● ASSIGNMENT
In your copy, include every line of the records exactly and no picture at all.

● SOURCE RECORDS
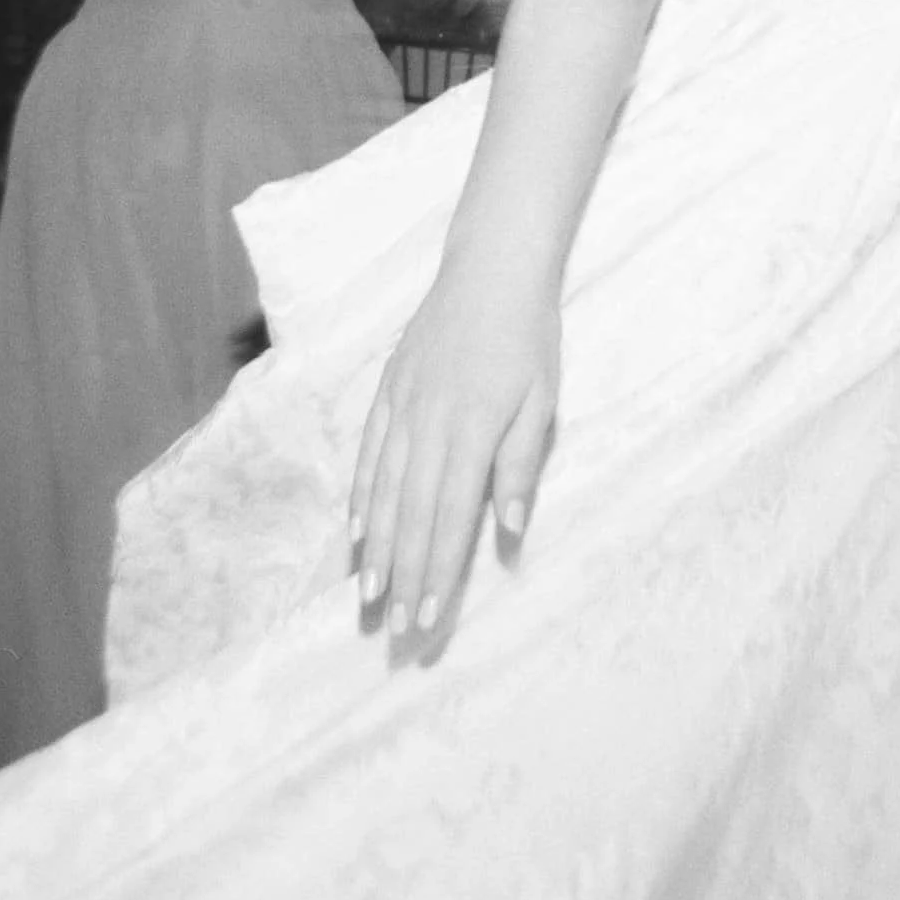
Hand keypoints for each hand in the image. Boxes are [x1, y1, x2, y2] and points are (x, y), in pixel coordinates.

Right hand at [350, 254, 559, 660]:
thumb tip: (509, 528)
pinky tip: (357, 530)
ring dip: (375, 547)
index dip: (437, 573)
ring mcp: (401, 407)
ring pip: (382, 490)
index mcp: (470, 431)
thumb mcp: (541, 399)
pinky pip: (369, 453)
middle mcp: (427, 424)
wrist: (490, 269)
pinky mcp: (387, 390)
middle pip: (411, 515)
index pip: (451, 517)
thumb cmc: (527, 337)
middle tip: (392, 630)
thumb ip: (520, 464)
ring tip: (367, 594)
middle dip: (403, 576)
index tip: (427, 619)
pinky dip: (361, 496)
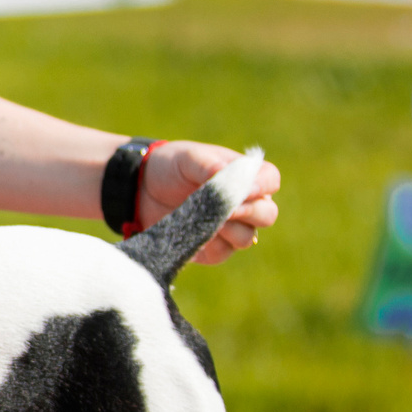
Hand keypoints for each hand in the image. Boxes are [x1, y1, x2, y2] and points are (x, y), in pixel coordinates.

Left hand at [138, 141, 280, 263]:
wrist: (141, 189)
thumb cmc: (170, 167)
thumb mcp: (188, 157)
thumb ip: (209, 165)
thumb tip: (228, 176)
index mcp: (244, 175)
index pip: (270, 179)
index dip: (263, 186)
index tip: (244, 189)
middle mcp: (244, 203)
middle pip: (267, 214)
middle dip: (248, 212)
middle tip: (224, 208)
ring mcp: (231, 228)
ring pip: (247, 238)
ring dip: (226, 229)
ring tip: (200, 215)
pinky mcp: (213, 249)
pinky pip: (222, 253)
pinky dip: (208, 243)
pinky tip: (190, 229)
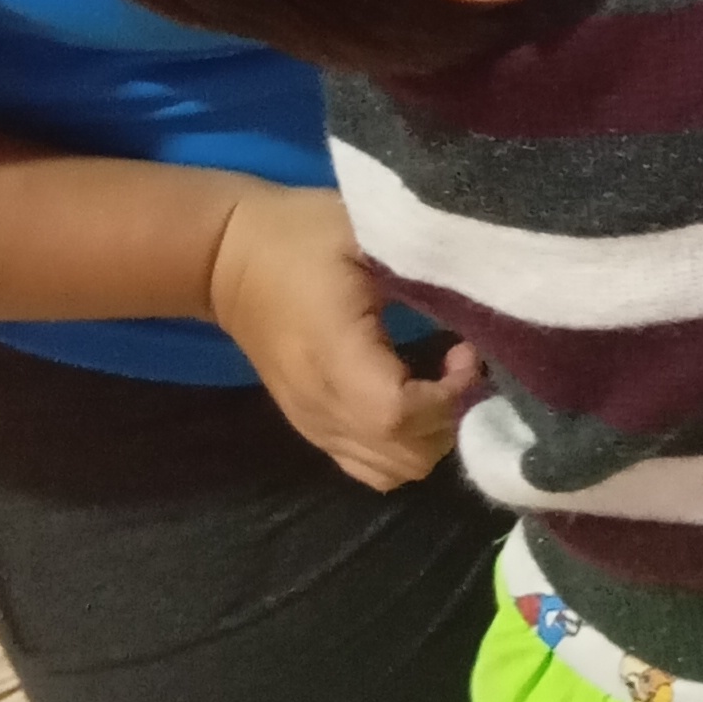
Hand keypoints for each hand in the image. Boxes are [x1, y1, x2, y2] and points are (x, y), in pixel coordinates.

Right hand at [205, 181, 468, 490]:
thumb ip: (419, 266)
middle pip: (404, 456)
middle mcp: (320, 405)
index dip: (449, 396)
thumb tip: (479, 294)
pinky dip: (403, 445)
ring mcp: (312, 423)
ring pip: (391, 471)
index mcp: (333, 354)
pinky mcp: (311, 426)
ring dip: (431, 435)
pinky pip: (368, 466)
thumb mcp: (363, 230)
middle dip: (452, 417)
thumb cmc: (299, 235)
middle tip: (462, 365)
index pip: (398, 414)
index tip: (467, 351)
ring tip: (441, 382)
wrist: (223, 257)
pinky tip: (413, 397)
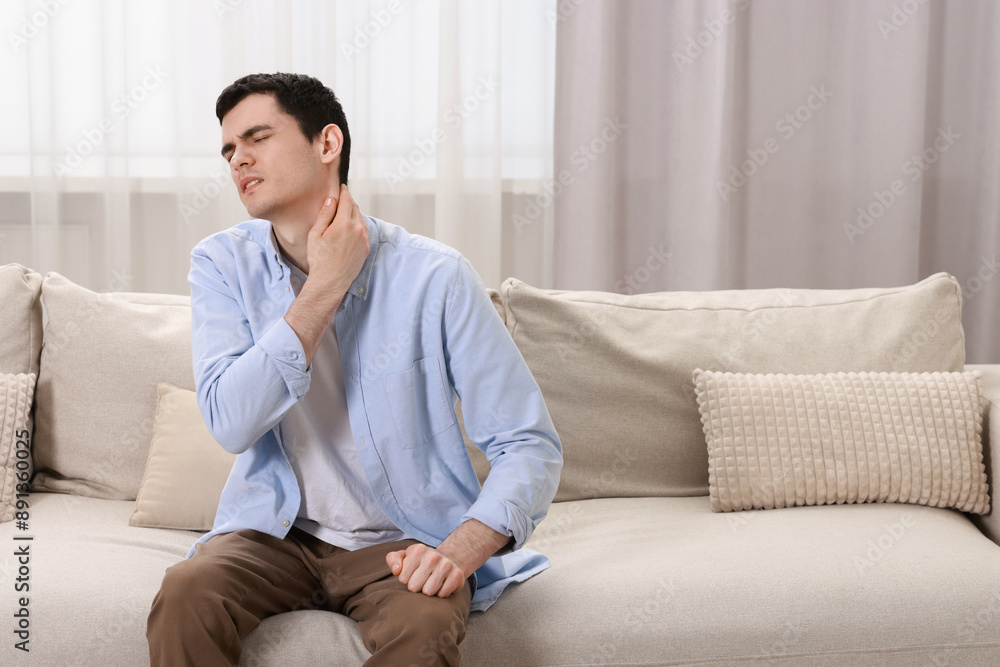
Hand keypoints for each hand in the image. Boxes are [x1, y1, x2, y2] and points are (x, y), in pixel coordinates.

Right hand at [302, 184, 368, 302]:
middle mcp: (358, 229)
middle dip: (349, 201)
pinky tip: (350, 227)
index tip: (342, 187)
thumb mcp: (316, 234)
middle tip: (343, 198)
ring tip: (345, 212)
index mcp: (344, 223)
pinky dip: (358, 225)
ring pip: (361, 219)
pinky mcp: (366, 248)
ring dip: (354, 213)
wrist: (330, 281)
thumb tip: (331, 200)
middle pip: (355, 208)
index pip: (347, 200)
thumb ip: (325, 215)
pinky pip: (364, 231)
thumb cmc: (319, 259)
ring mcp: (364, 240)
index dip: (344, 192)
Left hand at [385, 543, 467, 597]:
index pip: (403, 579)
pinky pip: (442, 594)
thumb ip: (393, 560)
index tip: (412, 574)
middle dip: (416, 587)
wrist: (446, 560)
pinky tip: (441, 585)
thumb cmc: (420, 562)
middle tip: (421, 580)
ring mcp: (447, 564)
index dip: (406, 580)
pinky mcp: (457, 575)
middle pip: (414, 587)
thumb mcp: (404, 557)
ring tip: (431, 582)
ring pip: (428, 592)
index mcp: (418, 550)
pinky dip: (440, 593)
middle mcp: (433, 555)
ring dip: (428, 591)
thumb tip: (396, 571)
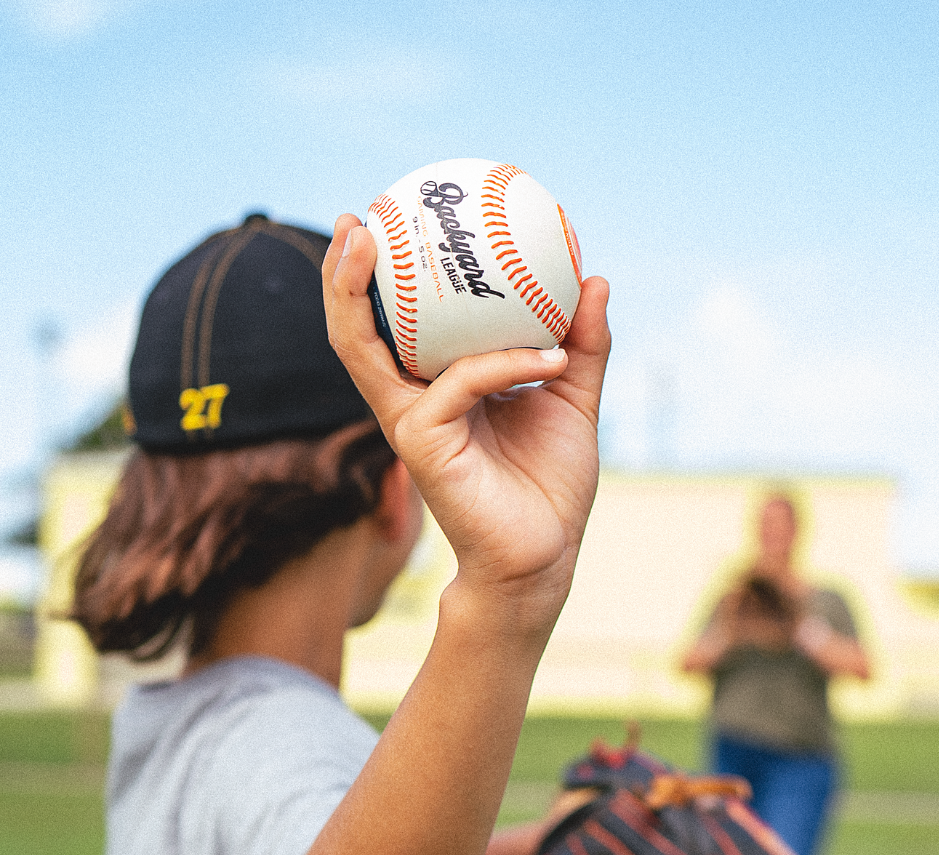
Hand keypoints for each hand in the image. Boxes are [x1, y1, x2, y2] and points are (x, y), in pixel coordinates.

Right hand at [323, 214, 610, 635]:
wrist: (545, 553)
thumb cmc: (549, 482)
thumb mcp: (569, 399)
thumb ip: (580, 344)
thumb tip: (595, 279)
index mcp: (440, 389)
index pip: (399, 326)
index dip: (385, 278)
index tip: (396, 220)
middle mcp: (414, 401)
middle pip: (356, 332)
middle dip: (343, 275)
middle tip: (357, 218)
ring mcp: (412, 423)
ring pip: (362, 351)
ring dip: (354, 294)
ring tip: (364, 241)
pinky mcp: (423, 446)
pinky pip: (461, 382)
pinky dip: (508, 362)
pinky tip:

● EXERCISE SOLUTION
Hand keypoints for each hand in the image. Boxes are [x1, y1, x2, y2] and points are (x, y), in pixel coordinates.

Right hand at [350, 254, 559, 660]:
thumb tip: (509, 528)
pinky tip: (357, 530)
ring dip: (375, 547)
index dip: (437, 573)
ring mcp: (401, 407)
ring pip: (382, 490)
index mcp: (470, 431)
thumb mcp: (541, 399)
pinky pip: (369, 453)
middle mcp: (427, 424)
wrist: (490, 269)
pinky mcp: (387, 390)
middle pip: (411, 515)
index pip: (451, 517)
thumb cmc: (527, 337)
middle tip: (392, 630)
thumb ip: (520, 464)
ring tip: (367, 594)
middle dip: (403, 576)
index tip: (427, 619)
pinky dip: (361, 496)
Hand keypoints for each hand in the image. Boxes are [x1, y1, x2, y2] and points are (x, y), in pixel coordinates.

Left hand at [138, 141, 280, 263]:
wrist: (141, 189)
thumb cmc: (170, 167)
thumb mcp: (188, 157)
thumb ip: (209, 165)
thumb tip: (228, 176)
index mcp: (244, 175)
index pip: (270, 179)
index dip: (263, 186)
index tip: (244, 189)
middle mcp: (244, 203)
middle pip: (267, 214)
middle dip: (248, 212)
middle tip: (224, 208)
ring mcp: (231, 228)
ring pip: (247, 238)
ring dip: (226, 229)
ring tip: (200, 215)
pinky mcp: (213, 249)
pinky pip: (222, 253)
pinky dip: (208, 243)
pinky tip: (190, 229)
Hand keypoints for each hand in the image. Boxes are [x1, y1, x2, y2] and points are (x, y), in pixel coordinates.

Right hand at [205, 181, 468, 490]:
thumb ip: (419, 266)
middle pip: (404, 456)
middle mcp: (320, 405)
index dip: (449, 396)
thumb tip: (479, 294)
pinky dip: (403, 445)
ring mcp: (312, 423)
ring pip: (391, 471)
index mcp: (333, 354)
pinky mcp: (311, 426)
ring dip: (431, 435)
pinky pip: (368, 466)
thumb mcp: (363, 230)
middle dip: (452, 417)
thumb cmc: (299, 235)
middle tip: (462, 365)
index pip: (398, 414)
index tip: (467, 351)
ring tip: (441, 382)
wrist: (223, 257)
pinky tip: (413, 397)
Hand keypoints for each hand in the image. Boxes are [x1, y1, x2, y2] and points are (x, y), in pixel coordinates.

Right hand at [302, 184, 368, 302]:
middle mcp: (358, 229)
middle dip: (349, 201)
pinky tip: (350, 227)
index tip: (342, 187)
thumb mcp: (316, 234)
middle tip: (343, 198)
ring tip: (345, 212)
index mcp: (344, 223)
pinky dip: (358, 225)
ring pip: (361, 219)
pinky mcp: (366, 248)
ring dip: (354, 213)
wrist: (330, 281)
thumb tip: (331, 200)
middle pip: (355, 208)
index pip: (347, 200)
thumb ip: (325, 215)
pinky pip: (364, 231)
thumb cmc: (319, 259)
ring mcp: (364, 240)
index dip: (344, 192)
Left hand at [385, 543, 467, 597]:
index pip: (403, 579)
pinky pip: (442, 594)
thumb ip: (393, 560)
index tip: (412, 574)
middle dip: (416, 587)
wrist: (446, 560)
pinky tip: (441, 585)
thumb cmc: (420, 562)
middle tip: (421, 580)
ring mcp: (447, 564)
index dip: (406, 580)
pinky mcp: (457, 575)
middle pip: (414, 587)
thumb mcp: (404, 557)
ring tip: (431, 582)
ring pip: (428, 592)
index mcp: (418, 550)
pinky dip: (440, 593)
middle mcp: (433, 555)
ring dip: (428, 591)
thumb tip: (396, 571)
Hand keypoints for each hand in the image. Boxes are [x1, y1, x2, y2] and points are (x, y), in pixel coordinates.

Right hand at [323, 214, 610, 635]:
wrist: (545, 553)
thumb cmc: (549, 482)
thumb mcp: (569, 399)
thumb ip: (580, 344)
thumb tip: (595, 279)
index mcp: (440, 389)
index pip: (399, 326)
index dip: (385, 278)
index tip: (396, 220)
middle mcp: (414, 401)
middle pip: (356, 332)
middle dip: (343, 275)
middle tip: (357, 218)
ring mcp: (412, 423)
ring pip: (362, 351)
ring dip: (354, 294)
ring tip: (364, 241)
pinky mcp: (423, 446)
pinky pip: (461, 382)
pinky dip: (508, 362)
pinky tip:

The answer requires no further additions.